Indiana Harbor Belt Railroad Company did not respond to multiple requests for comment.

Another Dixmoor police report from January 2022 describes a train stopped for 7 hours and 40 minutes, where officers found it “difficult to perform basic law enforcement and patrol duties.”

Whether it’s police, fire or emergency medical services, blocked crossings can create problems across the area.

“The EMT trucks can’t fly. So that’s the only way you have to get around those trains,” Clark said. “And those trains are sitting on the tracks, and they do it for hours.”

How to report a blocked train crossing

In order to report a blocked train crossing, there are a few things you need to know. You don’t want to report every time a train goes through a crossing, but rather when a train or trains block a crossing for an extended period of time.

Make sure you have the details noted. What time did the train block the crossing? How long was the crossing  blocked? Were people crawling over the trains? Was a first responder blocked? Which company manages the crossing?

You also have to know the train crossing ID, which can be found on a sign leading up to the train crossing. The crossing ID is seven characters long and is formatted as six digits followed by a letter. The crossing ID usually appears on a sign as you approach a train crossing.
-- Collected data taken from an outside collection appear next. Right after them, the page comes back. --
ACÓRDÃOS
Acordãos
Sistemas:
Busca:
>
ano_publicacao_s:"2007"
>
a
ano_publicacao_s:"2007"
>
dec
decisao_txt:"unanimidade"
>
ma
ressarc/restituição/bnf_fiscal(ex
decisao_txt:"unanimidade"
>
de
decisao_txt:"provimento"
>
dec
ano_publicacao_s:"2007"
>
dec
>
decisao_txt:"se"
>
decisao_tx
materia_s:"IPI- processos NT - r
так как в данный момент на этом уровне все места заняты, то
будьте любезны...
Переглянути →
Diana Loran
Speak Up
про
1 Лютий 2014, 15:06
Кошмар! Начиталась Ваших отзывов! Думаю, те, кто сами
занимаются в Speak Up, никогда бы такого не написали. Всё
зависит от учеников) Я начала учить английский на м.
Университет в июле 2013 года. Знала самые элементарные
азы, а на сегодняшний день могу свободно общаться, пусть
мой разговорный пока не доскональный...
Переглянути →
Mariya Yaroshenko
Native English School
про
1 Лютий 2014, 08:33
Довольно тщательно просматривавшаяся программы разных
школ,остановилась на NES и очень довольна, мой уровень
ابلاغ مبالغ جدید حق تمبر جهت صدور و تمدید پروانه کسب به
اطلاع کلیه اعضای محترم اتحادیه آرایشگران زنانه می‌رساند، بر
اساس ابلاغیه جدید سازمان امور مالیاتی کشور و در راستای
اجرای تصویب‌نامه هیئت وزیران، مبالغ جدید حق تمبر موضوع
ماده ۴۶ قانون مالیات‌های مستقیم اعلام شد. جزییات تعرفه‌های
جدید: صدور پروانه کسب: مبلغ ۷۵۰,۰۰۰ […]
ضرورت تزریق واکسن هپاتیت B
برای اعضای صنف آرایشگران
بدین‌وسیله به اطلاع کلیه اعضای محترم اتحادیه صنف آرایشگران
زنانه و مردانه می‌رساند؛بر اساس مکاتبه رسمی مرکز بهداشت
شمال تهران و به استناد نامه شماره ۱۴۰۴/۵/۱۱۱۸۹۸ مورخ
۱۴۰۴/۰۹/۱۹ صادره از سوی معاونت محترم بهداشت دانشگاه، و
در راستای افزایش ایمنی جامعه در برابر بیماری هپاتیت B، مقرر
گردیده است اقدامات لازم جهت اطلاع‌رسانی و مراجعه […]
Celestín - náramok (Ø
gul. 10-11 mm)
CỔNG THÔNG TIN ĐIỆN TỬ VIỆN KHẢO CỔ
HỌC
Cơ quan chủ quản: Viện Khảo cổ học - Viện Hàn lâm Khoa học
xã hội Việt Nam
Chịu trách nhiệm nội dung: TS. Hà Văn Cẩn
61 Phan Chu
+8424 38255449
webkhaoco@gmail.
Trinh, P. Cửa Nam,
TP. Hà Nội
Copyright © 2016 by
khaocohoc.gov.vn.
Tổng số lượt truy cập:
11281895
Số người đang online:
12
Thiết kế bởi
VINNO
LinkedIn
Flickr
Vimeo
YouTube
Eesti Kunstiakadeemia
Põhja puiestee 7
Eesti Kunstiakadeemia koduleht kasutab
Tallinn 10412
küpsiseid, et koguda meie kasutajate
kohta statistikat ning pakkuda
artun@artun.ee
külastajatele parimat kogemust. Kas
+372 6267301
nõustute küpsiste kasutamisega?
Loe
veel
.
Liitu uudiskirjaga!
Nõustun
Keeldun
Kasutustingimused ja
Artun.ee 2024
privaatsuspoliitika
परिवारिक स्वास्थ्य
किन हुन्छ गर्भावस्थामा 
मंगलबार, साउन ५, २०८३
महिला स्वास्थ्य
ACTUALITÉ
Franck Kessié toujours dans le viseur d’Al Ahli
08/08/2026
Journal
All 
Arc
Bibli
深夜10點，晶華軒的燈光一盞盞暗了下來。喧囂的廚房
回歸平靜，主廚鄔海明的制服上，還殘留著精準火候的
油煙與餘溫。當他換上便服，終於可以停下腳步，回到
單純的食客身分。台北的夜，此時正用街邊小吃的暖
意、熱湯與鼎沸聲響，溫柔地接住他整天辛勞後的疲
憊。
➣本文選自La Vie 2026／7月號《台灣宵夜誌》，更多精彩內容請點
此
The Federal Railroad Administration complaint portal can be accessed online at Enter the train crossing ID, or the approximate address of the crossing.

After selecting the crossing, there is a series of information to enter, including a notes field, which allows you to enter narrative details about delays and other problems caused by the blocked train crossing. 

In Illinois, you can also report blocked train crossings to the Illinois Commerce Commission at Your first priority should be to report blockages to the federal government, which has more direct oversight over this issue. However, it could also be beneficial to report these issues to the state.

The portal asks for your contact information, then for details about the crossing blockage, including a narrative section.